### DATASET RECORDS

BEGIN

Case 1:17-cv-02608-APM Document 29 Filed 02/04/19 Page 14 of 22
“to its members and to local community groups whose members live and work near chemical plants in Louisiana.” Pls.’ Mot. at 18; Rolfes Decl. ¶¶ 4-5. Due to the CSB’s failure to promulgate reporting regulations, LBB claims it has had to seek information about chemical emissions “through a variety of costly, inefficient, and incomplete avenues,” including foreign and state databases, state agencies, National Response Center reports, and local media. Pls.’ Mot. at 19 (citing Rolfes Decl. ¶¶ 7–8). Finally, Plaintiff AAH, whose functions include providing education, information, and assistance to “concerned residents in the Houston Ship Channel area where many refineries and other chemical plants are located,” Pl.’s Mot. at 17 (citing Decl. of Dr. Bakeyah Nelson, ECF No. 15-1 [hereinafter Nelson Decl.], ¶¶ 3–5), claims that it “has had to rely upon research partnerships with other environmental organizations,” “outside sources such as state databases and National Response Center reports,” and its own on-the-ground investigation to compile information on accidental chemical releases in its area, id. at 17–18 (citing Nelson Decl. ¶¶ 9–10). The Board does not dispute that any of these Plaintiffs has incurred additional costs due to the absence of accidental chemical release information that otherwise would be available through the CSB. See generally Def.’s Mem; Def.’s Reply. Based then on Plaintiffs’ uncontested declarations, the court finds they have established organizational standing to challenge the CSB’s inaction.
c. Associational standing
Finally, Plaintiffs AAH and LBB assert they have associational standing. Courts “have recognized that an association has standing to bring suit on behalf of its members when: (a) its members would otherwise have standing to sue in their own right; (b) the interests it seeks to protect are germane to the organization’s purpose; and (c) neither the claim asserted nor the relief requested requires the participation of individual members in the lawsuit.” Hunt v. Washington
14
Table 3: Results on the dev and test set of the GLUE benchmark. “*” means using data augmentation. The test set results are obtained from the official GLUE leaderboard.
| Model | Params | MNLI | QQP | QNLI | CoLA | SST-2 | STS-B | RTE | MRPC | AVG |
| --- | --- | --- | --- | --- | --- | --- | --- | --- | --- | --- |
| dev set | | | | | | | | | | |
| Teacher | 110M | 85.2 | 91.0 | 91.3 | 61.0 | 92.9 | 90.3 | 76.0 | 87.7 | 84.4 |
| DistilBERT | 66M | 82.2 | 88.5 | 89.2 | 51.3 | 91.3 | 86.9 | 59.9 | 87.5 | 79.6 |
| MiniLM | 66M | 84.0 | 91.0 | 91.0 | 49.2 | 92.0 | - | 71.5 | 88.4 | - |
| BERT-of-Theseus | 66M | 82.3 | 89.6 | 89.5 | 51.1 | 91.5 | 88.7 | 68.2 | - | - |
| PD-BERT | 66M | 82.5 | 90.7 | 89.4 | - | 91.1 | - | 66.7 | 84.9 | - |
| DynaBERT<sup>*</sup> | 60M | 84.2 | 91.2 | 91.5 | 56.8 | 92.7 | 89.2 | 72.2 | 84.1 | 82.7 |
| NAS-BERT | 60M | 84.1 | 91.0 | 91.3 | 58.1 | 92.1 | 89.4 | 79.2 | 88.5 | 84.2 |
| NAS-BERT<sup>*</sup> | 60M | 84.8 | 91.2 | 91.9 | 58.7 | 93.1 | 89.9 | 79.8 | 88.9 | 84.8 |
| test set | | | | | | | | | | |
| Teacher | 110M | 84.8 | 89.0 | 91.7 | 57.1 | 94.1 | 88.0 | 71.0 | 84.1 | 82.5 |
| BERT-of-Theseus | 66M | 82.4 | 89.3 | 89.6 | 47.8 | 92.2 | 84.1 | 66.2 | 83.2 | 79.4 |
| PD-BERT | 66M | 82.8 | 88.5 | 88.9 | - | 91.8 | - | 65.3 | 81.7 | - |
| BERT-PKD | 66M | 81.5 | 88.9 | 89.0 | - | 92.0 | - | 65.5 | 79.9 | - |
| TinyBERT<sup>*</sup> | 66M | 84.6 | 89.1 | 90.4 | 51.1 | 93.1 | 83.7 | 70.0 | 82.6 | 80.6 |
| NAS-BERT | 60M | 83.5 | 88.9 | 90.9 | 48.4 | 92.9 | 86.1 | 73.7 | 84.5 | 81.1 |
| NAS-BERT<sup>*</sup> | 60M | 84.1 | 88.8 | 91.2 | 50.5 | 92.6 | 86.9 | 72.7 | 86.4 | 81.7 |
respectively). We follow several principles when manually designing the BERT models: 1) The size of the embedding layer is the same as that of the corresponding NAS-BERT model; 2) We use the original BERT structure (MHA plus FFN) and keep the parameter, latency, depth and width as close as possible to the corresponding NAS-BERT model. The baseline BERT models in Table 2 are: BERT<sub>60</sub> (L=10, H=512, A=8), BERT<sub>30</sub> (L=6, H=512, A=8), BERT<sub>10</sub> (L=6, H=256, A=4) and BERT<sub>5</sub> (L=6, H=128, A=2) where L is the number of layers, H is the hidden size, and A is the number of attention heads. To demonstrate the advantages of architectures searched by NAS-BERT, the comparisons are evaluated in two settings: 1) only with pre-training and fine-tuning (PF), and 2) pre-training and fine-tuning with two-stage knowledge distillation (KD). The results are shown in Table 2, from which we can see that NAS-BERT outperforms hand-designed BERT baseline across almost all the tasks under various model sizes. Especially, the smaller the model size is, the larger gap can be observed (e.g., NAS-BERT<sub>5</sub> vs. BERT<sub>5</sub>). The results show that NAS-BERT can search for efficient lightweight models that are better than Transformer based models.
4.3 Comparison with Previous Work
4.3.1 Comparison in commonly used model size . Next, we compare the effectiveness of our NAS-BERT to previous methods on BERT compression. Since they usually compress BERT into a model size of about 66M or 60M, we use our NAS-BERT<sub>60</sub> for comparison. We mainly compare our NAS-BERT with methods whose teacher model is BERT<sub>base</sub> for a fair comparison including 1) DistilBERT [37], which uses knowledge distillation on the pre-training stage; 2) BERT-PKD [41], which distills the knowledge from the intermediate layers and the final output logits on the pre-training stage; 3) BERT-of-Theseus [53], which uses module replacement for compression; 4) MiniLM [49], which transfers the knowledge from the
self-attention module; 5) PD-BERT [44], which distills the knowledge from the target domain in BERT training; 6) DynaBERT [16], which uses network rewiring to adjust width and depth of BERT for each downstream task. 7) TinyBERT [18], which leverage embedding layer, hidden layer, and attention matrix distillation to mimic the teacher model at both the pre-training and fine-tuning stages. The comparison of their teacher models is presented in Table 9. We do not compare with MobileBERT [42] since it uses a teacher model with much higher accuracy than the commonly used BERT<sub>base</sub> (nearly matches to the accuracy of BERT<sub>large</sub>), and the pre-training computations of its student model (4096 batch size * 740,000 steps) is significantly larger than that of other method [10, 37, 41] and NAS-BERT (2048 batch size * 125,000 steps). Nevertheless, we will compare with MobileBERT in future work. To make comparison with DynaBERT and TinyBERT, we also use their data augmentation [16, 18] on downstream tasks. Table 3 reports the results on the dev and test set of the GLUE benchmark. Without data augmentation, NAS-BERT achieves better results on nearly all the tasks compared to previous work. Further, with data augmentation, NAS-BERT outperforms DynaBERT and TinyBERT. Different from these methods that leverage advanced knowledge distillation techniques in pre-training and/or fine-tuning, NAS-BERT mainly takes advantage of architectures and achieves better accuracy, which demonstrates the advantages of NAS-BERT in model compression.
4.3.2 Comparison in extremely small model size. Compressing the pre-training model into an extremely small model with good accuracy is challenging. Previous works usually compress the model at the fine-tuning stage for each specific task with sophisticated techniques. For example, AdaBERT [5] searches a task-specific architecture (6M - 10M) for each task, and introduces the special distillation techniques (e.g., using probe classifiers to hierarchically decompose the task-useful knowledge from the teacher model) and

END

### REQUIRED WORK
Each line of the material that has the word "MiniLM" belongs in the answer.

### EXERCISE SOLUTION
| MiniLM | 66M | 84.0 | 91.0 | 91.0 | 49.2 | 92.0 | - | 71.5 | 88.4 | - |
4.3.1 Comparison in commonly used model size . Next, we compare the effectiveness of our NAS-BERT to previous methods on BERT compression. Since they usually compress BERT into a model size of about 66M or 60M, we use our NAS-BERT<sub>60</sub> for comparison. We mainly compare our NAS-BERT with methods whose teacher model is BERT<sub>base</sub> for a fair comparison including 1) DistilBERT [37], which uses knowledge distillation on the pre-training stage; 2) BERT-PKD [41], which distills the knowledge from the intermediate layers and the final output logits on the pre-training stage; 3) BERT-of-Theseus [53], which uses module replacement for compression; 4) MiniLM [49], which transfers the knowledge from the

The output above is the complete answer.